I then used the data in the exchange table to populate the contract table. The data for the contracts was acquired from Interactive Brokers (IB) using their Python API. I followed the steps below, as seen in "data_acquisition.py."

  1. Select the id and abbrev attributes from the exchange table using MySQL Connector.

  2. For every exchange in the result set, use the IB API to scan for the 50 most actively traded stocks on that exchange priced between 10 and 20 USD.

  3. Use the IB API to request the full contract details for every contract returned by the scan.

  4. Parse the ContractDetail objects returned by the IB API to create a list of dictionaries, where each dictionary corresponds to a contract and the keys of each dictionary are the attributes of the contract table.

  5. Use MySQL Connector to iteratively insert the data in each contract dictionary into the contract table of the MySQL database.

Price/Volume Data

Next, I used the data in the contract table in conjunction with the IB API to populate the price_volume table. I followed the steps below, as seen in "data_acquisition.py."

  1. Use MySQL Connector to select the attributes from the contract table that are necessary to define a contract in the IB API.

  2. For every contract in the result set, use the IB API to get the historical 30min price/volume data for that contract.

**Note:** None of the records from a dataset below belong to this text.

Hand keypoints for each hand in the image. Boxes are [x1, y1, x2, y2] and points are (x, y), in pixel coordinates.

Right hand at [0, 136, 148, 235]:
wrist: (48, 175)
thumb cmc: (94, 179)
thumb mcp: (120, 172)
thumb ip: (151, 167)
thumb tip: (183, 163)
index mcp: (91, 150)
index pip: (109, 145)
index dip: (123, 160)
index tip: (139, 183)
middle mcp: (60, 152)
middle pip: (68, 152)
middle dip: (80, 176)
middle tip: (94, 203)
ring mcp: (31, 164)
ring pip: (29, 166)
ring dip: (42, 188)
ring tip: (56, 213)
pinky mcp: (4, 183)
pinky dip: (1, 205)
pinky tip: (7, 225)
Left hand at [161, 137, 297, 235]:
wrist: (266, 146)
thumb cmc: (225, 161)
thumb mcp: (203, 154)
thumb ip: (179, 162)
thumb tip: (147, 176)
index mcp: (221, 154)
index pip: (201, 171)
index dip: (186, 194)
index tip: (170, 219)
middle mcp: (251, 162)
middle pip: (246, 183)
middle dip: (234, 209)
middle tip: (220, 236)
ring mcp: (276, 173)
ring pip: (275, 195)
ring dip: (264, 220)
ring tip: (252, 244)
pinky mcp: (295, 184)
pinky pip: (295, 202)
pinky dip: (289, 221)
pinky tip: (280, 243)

  3. Parse the BarData objects returned by the IB API to create a list of dictionaries, where each dictionary corresponds to a row in the price_volume table and the keys of each dictionary are the attributes of the price_volume table.

    • Make sure to convert the Unix time string returned by IB into a standard ISO 8601 formatted datetime object.
  4. Use MySQL Connector to iteratively insert the data in each price_volume dictionary into the price_volume table of the MySQL database.

Fundamental Data

Finally, similar to my approach for the price_volume table, I used the data in the contract table in conjunction with the IB API to populate the fundamental table. I followed the steps below, as seen in "data_acquisition.py."

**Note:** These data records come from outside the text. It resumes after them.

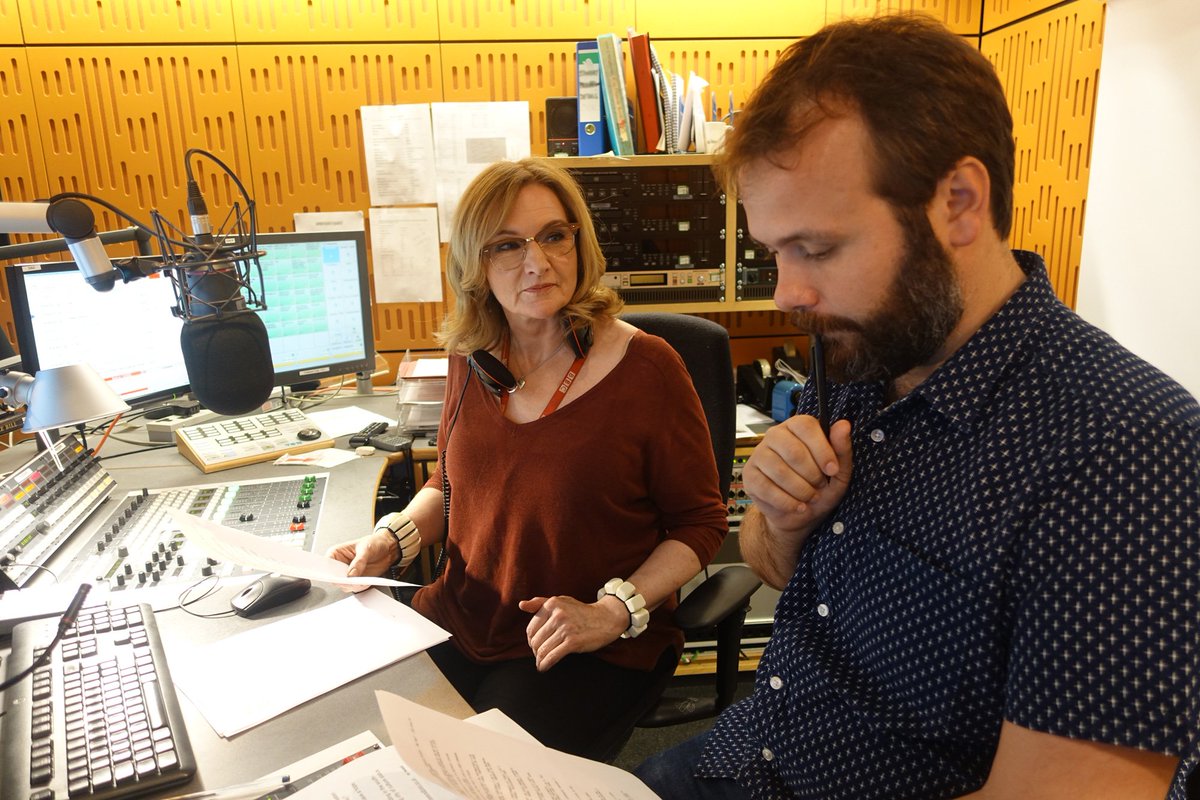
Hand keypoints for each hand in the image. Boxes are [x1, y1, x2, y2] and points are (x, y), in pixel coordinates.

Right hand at [324, 531, 394, 592]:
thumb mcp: (366, 549)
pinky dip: (360, 587)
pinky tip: (366, 582)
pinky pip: (354, 587)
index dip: (329, 572)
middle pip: (334, 578)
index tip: (336, 576)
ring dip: (353, 585)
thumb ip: (359, 562)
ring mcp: (347, 573)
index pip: (326, 565)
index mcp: (337, 553)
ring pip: (344, 585)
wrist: (387, 548)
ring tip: (363, 581)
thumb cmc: (374, 543)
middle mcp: (340, 565)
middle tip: (352, 581)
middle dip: (343, 582)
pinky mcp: (356, 580)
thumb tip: (351, 574)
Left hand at [519, 595, 628, 670]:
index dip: (531, 640)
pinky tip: (543, 668)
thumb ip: (540, 603)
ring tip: (541, 663)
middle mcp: (557, 615)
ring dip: (539, 660)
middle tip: (540, 655)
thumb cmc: (581, 611)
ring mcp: (565, 629)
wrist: (606, 618)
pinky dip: (545, 665)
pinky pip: (552, 657)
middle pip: (535, 641)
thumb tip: (521, 605)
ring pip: (542, 650)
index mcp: (552, 604)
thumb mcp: (561, 601)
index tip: (536, 645)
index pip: (531, 628)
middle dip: (536, 651)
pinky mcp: (573, 642)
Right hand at [743, 415, 853, 537]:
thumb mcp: (839, 471)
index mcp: (796, 427)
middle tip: (819, 486)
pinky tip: (797, 506)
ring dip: (801, 490)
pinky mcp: (749, 475)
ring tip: (809, 497)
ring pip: (780, 472)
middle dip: (812, 475)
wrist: (798, 513)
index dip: (822, 450)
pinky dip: (787, 502)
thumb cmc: (819, 488)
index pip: (806, 426)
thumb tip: (844, 425)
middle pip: (794, 451)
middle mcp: (775, 435)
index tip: (832, 470)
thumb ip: (842, 448)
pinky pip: (767, 488)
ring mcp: (759, 454)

  1. Use MySQL Connector to select the attributes from the contract table that are necessary to define a contract in the IB API.

  2. For every contract in the result set, use the IB API to get the fundamental data for that contract.

  3. Parse the string objects returned by the IB API to create a list of dictionaries, where each dictionary corresponds to a row in the fundamental table and the keys of each dictionary are the attributes of the fundamental table.

    • The string returned for each contract by the IB API contains all available fundamental attributes in the format "FUND1=####;FUND2=####;..."
    • For every dictionary key, use a regular expression like the one below to extract the corresponding fundamental attribute's value from the string returned by IB. In the code snippet below, "re" is the built-in Python regular expression module, "value" is the string object returned by IB, and "MKTCAP" is the specified fundamental attribute.

      re.search('MKTCAP=(.+?);', value)
    • If a fundamental attribute is not present in the string object, specify None for the value of the corresponding dictionary key.

  4. Use MySQL Connector to iteratively insert the data in each fundamental dictionary into the fundamental table of the MySQL database.

Future Work

The functionality of the database can be extended by incorporating other data sources, accommodating additional contract types, and adding additional performance metrics such as the social sentiment towards a stock.